Ah, não que eu tivesse dúvidas a respeito, mas Upi também ajudou a consolidar a segurança na minha masculinidade – afinal, convenhamos, o cara tem que ser muito macho pra sair pra passear todo dia pela rua com um poodlezinho, e de fitinhas rosas nas orelhas! (nas dela, claro, mas, mesmo assim...).

Upi teve um histórico médico conturbado – e recuperações fulminantes, por vezes quase milagrosas. 
Pois vejamos:

Nos primeiros meses de idade, teve uma terrível doença de pele, que a deixou debilitada e completamente careca, um ratinho branco – ela que era de pelagem preta encaracolada – com feridas pelo corpo. Lembro que o quadro era realmente muito feio e tinha certeza que, por mais que fizéssemos de tudo para tentar o contrário – e fizemos – ela não escaparia daquela.

Mas pouco a pouco foi se recuperando e, milagrosamente, alguns meses depois estava lá, toda pimpona, ostentando seus cachos pelo Parque Itaimbé.

Nos seus primeiros anos de vida, Upi também atravessou corajosa e displicentemente a Venâncio Aires na hora do pico, ao escapar da gente na garagem de casa. Quando vimos, estava ela lá do outro lado do mundo da calçada, dando uma banda em frente ao cartório do Xisto, enquanto os carros passavam voando entre nós. Segundo milagre.

Chocólatra, desafiou inúmeras vezes a toxidade do doce para os da sua espécie e subia em camas e cadeiras e mesas para furtar bis, trufas e bombons dos mais diversos – às vezes, se não conseguindo abri-los, devorando-os com papel e tudo, descobríamos surpresos depois quando regurgitava tudo, como dizendo “que porcaria; por que não fazem um negócio mais fácil de se abrir com os dentes?”.

Ela também “foi pra faca” uma meia dúzia de vezes, por motivos diversos - surgimento de tumores, inflamação dos dentes, etc - e a apreensão era sempre grande. Nunca sabíamos se retornaria daquelas batalhas, as cirurgias começaram depois que já tinha uma certa idade, havia a questão da anestesia e tal e... e eis que de repente lá estava ela de volta, novamente zanzando indiferente pela casa, no seu ritmo próprio, revirando lixos e tenteando nossa comida, um tanto quanto blasé, como se nada fosse.

Upi despencou dentro de casa de uma escada daquelas do tipo caracol do segundo pro primeiro andar duas vezes. Na primeira, ainda cheia de pontos, recuperando-se de uma das cirurgias, caiu por um vão, bateu num degrau lá embaixo e em seguida chocou-se contra o chão. Deu um grito e nada mais, seguindo seu rumo normalmente, agora no andar de baixo. Mais uma proeza da cadela de 7 vidas.
                                                          

Upi e seu esporte radical predileto: Bunge jumpee de escadas caracol – sem corda.
== == ==
[INSTRUÇÕES DE TRABALHO]
1. Segundo o relato sobre Upi, em que parque ela voltou a passear ostentando seus cachos depois de se recuperar da doença de pele?
2. Transcreva do relato sobre Upi o trecho que vai de "Ah, não que" até "vezes quase milagrosas.".
As entradas não têm qualquer papel nesta atividade.

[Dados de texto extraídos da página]
== == ==
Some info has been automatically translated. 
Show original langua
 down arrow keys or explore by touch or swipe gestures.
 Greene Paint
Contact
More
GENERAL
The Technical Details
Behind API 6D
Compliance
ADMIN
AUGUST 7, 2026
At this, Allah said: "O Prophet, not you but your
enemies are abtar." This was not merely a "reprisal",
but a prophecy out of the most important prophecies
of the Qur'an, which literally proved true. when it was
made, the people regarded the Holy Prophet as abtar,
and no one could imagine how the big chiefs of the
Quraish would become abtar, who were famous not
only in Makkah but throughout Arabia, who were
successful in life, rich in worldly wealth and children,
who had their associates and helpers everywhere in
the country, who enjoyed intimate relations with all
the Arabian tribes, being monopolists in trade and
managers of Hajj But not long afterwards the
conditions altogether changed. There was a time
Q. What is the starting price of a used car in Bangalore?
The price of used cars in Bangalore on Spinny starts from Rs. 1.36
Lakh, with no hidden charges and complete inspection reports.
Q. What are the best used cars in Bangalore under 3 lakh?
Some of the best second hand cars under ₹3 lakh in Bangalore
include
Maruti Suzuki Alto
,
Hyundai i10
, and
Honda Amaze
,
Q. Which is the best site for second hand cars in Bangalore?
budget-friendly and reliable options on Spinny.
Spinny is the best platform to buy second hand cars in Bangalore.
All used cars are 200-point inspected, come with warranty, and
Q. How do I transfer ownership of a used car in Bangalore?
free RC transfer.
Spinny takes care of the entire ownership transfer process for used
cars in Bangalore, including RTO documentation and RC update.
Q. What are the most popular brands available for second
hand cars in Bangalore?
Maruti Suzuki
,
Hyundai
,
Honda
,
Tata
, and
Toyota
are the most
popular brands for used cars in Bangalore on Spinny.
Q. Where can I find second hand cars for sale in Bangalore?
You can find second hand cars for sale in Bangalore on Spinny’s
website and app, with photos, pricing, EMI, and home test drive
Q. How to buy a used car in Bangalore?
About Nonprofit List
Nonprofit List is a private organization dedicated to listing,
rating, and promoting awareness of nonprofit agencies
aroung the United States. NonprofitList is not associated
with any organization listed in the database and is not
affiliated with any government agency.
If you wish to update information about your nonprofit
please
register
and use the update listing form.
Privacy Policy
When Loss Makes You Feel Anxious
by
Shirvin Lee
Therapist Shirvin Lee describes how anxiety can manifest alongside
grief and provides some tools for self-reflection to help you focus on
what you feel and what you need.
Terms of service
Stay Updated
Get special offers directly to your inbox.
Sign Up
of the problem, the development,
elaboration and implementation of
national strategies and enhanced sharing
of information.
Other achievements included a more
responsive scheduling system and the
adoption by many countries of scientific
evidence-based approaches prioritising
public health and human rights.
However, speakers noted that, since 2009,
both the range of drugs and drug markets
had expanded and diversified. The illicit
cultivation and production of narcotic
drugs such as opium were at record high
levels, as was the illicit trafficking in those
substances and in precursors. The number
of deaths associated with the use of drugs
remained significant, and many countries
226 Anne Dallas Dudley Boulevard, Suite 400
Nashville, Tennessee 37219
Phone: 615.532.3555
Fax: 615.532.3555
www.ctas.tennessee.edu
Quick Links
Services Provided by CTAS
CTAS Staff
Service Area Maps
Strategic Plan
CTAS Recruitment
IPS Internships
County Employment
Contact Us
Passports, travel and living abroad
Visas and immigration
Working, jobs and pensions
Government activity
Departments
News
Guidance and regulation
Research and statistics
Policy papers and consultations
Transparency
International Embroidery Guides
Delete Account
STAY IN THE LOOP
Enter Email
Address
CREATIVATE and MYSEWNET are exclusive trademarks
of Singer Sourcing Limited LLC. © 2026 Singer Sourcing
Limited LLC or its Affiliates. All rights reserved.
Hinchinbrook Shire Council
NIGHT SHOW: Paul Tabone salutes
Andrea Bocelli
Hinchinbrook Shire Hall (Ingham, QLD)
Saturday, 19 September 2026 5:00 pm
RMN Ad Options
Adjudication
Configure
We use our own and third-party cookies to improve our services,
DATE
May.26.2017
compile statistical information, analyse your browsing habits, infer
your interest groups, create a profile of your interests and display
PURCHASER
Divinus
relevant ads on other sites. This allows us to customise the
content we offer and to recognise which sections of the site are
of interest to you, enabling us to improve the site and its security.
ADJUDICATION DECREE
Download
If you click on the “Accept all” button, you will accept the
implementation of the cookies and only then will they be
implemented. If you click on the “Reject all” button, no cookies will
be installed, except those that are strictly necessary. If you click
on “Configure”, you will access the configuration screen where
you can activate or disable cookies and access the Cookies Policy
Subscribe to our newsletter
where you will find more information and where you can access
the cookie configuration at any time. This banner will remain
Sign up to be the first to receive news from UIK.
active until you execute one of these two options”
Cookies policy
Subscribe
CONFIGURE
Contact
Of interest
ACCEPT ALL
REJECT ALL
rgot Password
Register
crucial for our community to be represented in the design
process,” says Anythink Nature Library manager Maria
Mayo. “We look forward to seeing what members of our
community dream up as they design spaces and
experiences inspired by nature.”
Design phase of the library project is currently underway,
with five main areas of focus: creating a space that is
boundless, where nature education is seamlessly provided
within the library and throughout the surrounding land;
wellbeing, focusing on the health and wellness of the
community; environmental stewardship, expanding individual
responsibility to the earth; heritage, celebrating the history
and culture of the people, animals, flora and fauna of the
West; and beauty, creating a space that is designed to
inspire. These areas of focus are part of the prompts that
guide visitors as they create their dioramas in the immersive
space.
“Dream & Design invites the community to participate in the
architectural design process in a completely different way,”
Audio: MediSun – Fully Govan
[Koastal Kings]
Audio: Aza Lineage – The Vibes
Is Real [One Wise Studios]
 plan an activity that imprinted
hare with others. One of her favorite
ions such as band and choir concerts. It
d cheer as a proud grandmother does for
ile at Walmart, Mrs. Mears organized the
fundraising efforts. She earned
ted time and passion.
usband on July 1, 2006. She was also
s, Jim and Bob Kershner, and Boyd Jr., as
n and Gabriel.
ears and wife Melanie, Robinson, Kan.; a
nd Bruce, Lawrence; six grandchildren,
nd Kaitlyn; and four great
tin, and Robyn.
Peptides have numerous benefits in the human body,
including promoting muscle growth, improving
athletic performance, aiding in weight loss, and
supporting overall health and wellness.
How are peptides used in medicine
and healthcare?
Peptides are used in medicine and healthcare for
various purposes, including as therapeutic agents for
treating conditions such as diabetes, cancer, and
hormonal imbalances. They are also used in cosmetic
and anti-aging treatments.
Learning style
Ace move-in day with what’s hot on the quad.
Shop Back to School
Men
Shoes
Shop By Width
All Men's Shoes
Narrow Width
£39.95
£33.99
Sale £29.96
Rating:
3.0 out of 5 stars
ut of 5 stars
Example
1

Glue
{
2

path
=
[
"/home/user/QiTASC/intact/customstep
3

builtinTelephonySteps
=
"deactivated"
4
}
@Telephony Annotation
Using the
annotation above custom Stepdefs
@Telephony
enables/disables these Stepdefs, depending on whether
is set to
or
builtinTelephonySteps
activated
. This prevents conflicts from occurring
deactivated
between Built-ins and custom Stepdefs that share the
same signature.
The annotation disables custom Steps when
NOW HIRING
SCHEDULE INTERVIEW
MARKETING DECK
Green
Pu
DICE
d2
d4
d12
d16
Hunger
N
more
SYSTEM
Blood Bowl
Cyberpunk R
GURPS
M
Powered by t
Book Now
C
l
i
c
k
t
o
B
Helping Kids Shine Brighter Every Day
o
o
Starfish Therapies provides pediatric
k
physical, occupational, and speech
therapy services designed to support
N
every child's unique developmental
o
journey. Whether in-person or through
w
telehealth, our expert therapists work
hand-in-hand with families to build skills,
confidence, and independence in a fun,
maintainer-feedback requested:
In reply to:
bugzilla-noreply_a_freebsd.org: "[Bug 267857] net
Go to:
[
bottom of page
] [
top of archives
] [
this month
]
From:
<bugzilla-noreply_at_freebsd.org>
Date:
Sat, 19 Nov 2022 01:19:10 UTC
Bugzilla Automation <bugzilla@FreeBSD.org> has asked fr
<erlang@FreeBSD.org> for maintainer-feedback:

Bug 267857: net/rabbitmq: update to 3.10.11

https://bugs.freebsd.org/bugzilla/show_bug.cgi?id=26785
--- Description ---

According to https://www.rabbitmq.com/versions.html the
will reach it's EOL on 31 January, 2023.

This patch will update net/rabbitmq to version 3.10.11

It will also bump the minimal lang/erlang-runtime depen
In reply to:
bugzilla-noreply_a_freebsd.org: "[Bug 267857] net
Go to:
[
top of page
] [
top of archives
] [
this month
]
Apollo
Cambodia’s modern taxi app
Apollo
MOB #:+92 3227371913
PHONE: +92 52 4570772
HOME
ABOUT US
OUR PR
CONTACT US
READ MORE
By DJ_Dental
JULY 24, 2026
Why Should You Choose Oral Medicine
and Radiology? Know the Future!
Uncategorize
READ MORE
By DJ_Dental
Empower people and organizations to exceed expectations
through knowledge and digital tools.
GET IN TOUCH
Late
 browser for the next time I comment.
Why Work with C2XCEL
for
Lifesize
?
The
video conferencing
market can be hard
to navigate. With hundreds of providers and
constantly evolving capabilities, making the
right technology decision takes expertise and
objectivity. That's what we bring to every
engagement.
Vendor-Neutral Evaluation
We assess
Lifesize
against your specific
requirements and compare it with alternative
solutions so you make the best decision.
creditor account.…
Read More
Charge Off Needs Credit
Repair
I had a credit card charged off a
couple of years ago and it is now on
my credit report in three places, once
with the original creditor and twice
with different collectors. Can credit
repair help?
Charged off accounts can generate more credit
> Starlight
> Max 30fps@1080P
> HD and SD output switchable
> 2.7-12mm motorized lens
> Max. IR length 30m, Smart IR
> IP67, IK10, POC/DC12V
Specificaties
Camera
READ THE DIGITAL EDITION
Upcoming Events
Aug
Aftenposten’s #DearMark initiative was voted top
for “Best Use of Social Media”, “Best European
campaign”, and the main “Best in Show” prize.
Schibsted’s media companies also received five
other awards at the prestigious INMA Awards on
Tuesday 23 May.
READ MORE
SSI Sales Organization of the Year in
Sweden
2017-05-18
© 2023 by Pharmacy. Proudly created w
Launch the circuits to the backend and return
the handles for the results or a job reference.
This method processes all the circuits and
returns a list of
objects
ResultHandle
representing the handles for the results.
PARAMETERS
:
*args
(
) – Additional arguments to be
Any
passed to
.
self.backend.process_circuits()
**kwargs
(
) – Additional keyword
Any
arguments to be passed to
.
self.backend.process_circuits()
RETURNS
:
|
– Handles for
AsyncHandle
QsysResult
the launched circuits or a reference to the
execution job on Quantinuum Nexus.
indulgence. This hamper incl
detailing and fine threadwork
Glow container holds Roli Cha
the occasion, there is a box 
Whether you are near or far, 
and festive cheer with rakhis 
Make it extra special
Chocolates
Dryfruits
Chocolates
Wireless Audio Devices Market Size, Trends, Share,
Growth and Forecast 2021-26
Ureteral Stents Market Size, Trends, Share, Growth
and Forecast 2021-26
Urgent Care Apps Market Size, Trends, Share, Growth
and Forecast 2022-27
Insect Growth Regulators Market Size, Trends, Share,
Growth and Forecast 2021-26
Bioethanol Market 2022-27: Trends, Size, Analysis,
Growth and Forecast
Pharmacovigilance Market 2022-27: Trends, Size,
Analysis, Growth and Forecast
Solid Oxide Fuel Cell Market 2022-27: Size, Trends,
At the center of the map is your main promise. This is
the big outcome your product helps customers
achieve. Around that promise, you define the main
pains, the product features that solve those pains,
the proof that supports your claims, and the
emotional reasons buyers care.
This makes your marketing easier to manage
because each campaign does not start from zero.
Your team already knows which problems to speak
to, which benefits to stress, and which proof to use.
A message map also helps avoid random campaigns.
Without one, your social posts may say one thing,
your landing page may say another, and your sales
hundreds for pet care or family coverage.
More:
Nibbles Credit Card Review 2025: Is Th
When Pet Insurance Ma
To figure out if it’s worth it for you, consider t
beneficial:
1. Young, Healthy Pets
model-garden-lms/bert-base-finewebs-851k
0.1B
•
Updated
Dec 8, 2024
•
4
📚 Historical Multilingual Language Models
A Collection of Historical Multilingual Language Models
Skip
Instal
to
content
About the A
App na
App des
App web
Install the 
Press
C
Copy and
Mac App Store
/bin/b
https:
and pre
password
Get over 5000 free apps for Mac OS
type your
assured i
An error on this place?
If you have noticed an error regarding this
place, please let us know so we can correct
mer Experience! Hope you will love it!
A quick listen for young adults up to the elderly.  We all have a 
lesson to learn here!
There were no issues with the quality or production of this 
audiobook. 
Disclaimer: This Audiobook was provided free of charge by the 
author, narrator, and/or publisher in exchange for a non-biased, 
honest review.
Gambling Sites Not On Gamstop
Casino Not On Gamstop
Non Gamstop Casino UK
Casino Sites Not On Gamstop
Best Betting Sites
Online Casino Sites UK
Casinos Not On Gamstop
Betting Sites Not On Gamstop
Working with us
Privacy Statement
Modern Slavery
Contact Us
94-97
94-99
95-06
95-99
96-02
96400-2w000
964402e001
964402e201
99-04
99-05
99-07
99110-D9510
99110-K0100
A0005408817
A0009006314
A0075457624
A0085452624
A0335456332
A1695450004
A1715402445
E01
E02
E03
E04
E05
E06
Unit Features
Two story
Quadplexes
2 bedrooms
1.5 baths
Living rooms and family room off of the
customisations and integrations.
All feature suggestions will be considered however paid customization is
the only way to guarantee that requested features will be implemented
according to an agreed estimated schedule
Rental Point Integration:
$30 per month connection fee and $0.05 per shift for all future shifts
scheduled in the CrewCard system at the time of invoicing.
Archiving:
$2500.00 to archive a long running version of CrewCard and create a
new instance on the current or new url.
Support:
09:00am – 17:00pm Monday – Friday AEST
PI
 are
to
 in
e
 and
== == ==
[RESPOSTAS DO EXERCÍCIO]
1. No Parque Itaimbé.

2.
Ah, não que eu tivesse dúvidas a respeito, mas Upi também ajudou a consolidar a segurança na minha masculinidade – afinal, convenhamos, o cara tem que ser muito macho pra sair pra passear todo dia pela rua com um poodlezinho, e de fitinhas rosas nas orelhas! (nas dela, claro, mas, mesmo assim...).

Upi teve um histórico médico conturbado – e recuperações fulminantes, por vezes quase milagrosas.